She added: “Do they think he has the integrity to be president after that performance? Let us not make a judgment about a presidency on one debate. Let’s talk about what it means to people in their lives – and that is why you are not seeing much changed in the polls on this. The difference between Joe Biden and the former president is so clear. If you are a woman and you care about your reproductive freedom and health – and women do – you see a complete difference in the right to choose with Joe Biden and a ban on abortion with the other guy.”
Pelosi, herself 84, proceeded to deliver a succinct package of Biden’s accomplishments over his four-year term – something the president himself glaringly failed to do over the course of the debate in Atlanta. His campaign team sought to end the intense speculation that he should step down and a dramatic change of nomination is imminent.

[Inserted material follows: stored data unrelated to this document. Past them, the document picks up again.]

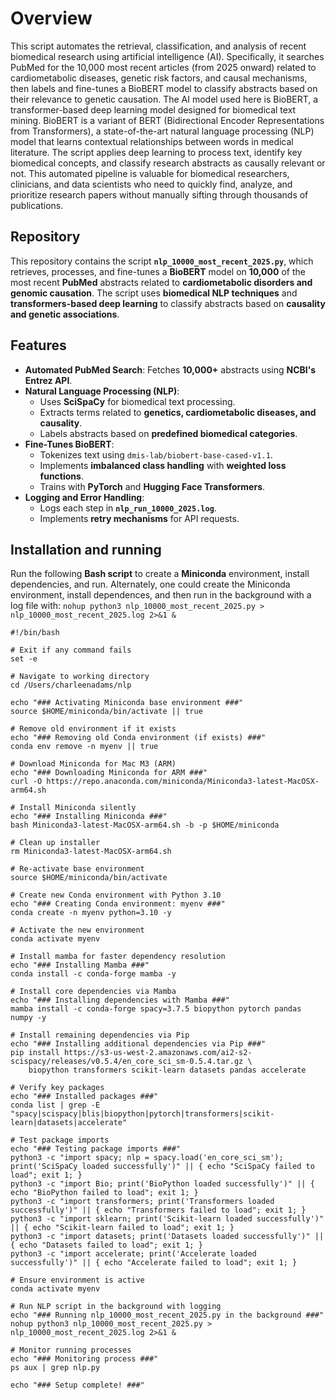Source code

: # Overview

This script automates the retrieval, classification, and analysis of recent biomedical research using artificial intelligence (AI). Specifically, it searches PubMed for the 10,000 most recent articles (from 2025 onward) related to cardiometabolic diseases, genetic risk factors, and causal mechanisms, then labels and fine-tunes a BioBERT model to classify abstracts based on their relevance to genetic causation. The AI model used here is BioBERT, a transformer-based deep learning model designed for biomedical text mining. BioBERT is a variant of BERT (Bidirectional Encoder Representations from Transformers), a state-of-the-art natural language processing (NLP) model that learns contextual relationships between words in medical literature. The script applies deep learning to process text, identify key biomedical concepts, and classify research abstracts as causally relevant or not. This automated pipeline is valuable for biomedical researchers, clinicians, and data scientists who need to quickly find, analyze, and prioritize research papers without manually sifting through thousands of publications.

## Repository

This repository contains the script **`nlp_10000_most_recent_2025.py`**, which retrieves, processes, and fine-tunes a **BioBERT** model on **10,000** of the most recent **PubMed** abstracts related to **cardiometabolic disorders and genomic causation**. The script uses **biomedical NLP techniques** and **transformers-based deep learning** to classify abstracts based on **causality and genetic associations**.

## Features

- **Automated PubMed Search**: Fetches **10,000+** abstracts using **NCBI's Entrez API**.
- **Natural Language Processing (NLP)**:
  - Uses **SciSpaCy** for biomedical text processing.
  - Extracts terms related to **genetics, cardiometabolic diseases, and causality**.
  - Labels abstracts based on **predefined biomedical categories**.
- **Fine-Tunes BioBERT**:
  - Tokenizes text using `dmis-lab/biobert-base-cased-v1.1`.
  - Implements **imbalanced class handling** with **weighted loss functions**.
  - Trains with **PyTorch** and **Hugging Face Transformers**.
- **Logging and Error Handling**:
  - Logs each step in **`nlp_run_10000_2025.log`**.
  - Implements **retry mechanisms** for API requests.

## Installation and running

Run the following **Bash script** to create a **Miniconda** environment, install dependencies, and run.
Alternately, one could create the Miniconda environment, install dependences, and then run in the background with a log file with: 
`nohup python3 nlp_10000_most_recent_2025.py > nlp_10000_most_recent_2025.log 2>&1 &`

```{bash setup, eval=FALSE, include=TRUE}
#!/bin/bash

# Exit if any command fails
set -e

# Navigate to working directory
cd /Users/charleenadams/nlp

echo "### Activating Miniconda base environment ###"
source $HOME/miniconda/bin/activate || true

# Remove old environment if it exists
echo "### Removing old Conda environment (if exists) ###"
conda env remove -n myenv || true

# Download Miniconda for Mac M3 (ARM)
echo "### Downloading Miniconda for ARM ###"
curl -O https://repo.anaconda.com/miniconda/Miniconda3-latest-MacOSX-arm64.sh

# Install Miniconda silently
echo "### Installing Miniconda ###"
bash Miniconda3-latest-MacOSX-arm64.sh -b -p $HOME/miniconda

# Clean up installer
rm Miniconda3-latest-MacOSX-arm64.sh

# Re-activate base environment
source $HOME/miniconda/bin/activate

# Create new Conda environment with Python 3.10
echo "### Creating Conda environment: myenv ###"
conda create -n myenv python=3.10 -y

# Activate the new environment
conda activate myenv

# Install mamba for faster dependency resolution
echo "### Installing Mamba ###"
conda install -c conda-forge mamba -y

# Install core dependencies via Mamba
echo "### Installing dependencies with Mamba ###"
mamba install -c conda-forge spacy=3.7.5 biopython pytorch pandas numpy -y

# Install remaining dependencies via Pip
echo "### Installing additional dependencies via Pip ###"
pip install https://s3-us-west-2.amazonaws.com/ai2-s2-scispacy/releases/v0.5.4/en_core_sci_sm-0.5.4.tar.gz \
    biopython transformers scikit-learn datasets pandas accelerate

# Verify key packages
echo "### Installed packages ###"
conda list | grep -E "spacy|scispacy|blis|biopython|pytorch|transformers|scikit-learn|datasets|accelerate"

# Test package imports
echo "### Testing package imports ###"
python3 -c "import spacy; nlp = spacy.load('en_core_sci_sm'); print('SciSpaCy loaded successfully')" || { echo "SciSpaCy failed to load"; exit 1; }
python3 -c "import Bio; print('BioPython loaded successfully')" || { echo "BioPython failed to load"; exit 1; }
python3 -c "import transformers; print('Transformers loaded successfully')" || { echo "Transformers failed to load"; exit 1; }
python3 -c "import sklearn; print('Scikit-learn loaded successfully')" || { echo "Scikit-learn failed to load"; exit 1; }
python3 -c "import datasets; print('Datasets loaded successfully')" || { echo "Datasets failed to load"; exit 1; }
python3 -c "import accelerate; print('Accelerate loaded successfully')" || { echo "Accelerate failed to load"; exit 1; }

# Ensure environment is active
conda activate myenv

# Run NLP script in the background with logging
echo "### Running nlp_10000_most_recent_2025.py in the background ###"
nohup python3 nlp_10000_most_recent_2025.py > nlp_10000_most_recent_2025.log 2>&1 &

# Monitor running processes
echo "### Monitoring process ###"
ps aux | grep nlp.py

echo "### Setup complete! ###"
```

“First of all, Joe Biden is going to be the Democratic nominee, period. Voters voted. He won overwhelmingly,” Rob Flaherty, his deputy campaign manager, said over the weekend.
“And if he was to drop out, it would lead to weeks of chaos, internal food fighting, and a bunch of candidates who limp into a brutal floor fight at the convention, all while Donald Trump has time to speak to American voters uncontested,” he added.
But the calls for Mr Biden to voluntarily relinquish his position are significant. A series of august political commentators, including Biden’s friend, the veteran New York Times columnist Tom Friedman, have publicly called on him to make way for a younger party colleague.
New Yorker editor David Remnick wrote a comment piece which stated that Biden’s refusal to make way will not “merely risk his legacy – it risks the election and, most important, puts in peril the very issues and principles that Biden has framed as central to his presidency and essential to the future”.
Democratic polling groups worked over the weekend gauging whether the dismayed international reaction corresponds with the thinking of their grassroots support base. There is also a disquiet among Democrats over the fact that intense scrutiny of Biden’s capacity to function has meant virtually no condemnation of the 30-plus falsehoods which Trump issued unchecked over the course of a debate which he clearly won.
“I am terrified that this man can lie for 90 minutes and show that he does not have a moral compass at all,” said Vermont representative Becca Balint. “That is what is terrifying me this morning. That’s all I have to say.”
Meanwhile, the Supreme Court is expected to issue a judgment on the immunity claims of Donald Trump’s legal team on Monday.